=== Section Start ===

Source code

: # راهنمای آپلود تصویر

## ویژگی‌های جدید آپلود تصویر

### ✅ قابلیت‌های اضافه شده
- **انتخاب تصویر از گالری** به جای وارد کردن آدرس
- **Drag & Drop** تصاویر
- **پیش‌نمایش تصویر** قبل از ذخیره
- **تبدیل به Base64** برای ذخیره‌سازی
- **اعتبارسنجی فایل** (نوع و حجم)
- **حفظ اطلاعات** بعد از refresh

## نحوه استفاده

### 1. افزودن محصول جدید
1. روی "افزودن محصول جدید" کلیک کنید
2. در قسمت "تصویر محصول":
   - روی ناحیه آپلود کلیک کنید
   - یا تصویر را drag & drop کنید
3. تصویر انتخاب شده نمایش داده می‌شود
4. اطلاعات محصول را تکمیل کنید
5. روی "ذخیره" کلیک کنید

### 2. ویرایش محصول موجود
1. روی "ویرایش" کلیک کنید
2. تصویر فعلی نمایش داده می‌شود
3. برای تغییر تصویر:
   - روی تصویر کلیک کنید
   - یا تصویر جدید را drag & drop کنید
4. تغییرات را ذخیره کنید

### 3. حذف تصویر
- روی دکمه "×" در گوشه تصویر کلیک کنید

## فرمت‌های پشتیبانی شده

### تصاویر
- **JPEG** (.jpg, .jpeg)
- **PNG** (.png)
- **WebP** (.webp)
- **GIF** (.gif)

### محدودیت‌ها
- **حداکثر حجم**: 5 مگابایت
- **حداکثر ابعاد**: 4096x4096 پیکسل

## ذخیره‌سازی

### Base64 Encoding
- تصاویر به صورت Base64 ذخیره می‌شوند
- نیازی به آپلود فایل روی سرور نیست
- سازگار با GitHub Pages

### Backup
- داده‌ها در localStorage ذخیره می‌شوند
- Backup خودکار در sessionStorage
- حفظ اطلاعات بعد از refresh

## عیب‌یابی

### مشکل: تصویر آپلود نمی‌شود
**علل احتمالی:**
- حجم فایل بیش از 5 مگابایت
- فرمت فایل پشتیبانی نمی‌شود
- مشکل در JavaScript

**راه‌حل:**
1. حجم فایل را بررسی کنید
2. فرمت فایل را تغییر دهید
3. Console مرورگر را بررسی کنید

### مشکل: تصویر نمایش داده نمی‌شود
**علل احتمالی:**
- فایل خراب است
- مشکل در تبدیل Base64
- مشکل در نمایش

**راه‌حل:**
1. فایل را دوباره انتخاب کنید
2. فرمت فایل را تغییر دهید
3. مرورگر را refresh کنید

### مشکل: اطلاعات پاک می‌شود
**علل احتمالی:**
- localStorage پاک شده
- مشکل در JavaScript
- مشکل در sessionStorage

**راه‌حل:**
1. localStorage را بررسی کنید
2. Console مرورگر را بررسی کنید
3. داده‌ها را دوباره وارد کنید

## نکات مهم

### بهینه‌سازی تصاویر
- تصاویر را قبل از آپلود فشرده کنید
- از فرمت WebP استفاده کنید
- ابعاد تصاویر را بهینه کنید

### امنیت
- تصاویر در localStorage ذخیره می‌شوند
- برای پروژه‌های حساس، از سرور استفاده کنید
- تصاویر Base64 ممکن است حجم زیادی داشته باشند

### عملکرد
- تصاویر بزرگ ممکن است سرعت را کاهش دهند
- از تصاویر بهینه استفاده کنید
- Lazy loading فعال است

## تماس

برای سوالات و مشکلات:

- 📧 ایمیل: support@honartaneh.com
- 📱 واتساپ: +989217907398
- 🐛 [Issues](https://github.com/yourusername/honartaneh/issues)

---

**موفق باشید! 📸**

=== Section End ===

**Instruction**
Reproduce, character for character, the lines of the records above starting at the line containing "### Base64 Encoding" and ending at the line containing "## عیب‌یابی", with both of those lines included.

**Response area**
### Base64 Encoding
- تصاویر به صورت Base64 ذخیره می‌شوند
- نیازی به آپلود فایل روی سرور نیست
- سازگار با GitHub Pages

### Backup
- داده‌ها در localStorage ذخیره می‌شوند
- Backup خودکار در sessionStorage
- حفظ اطلاعات بعد از refresh

## عیب‌یابی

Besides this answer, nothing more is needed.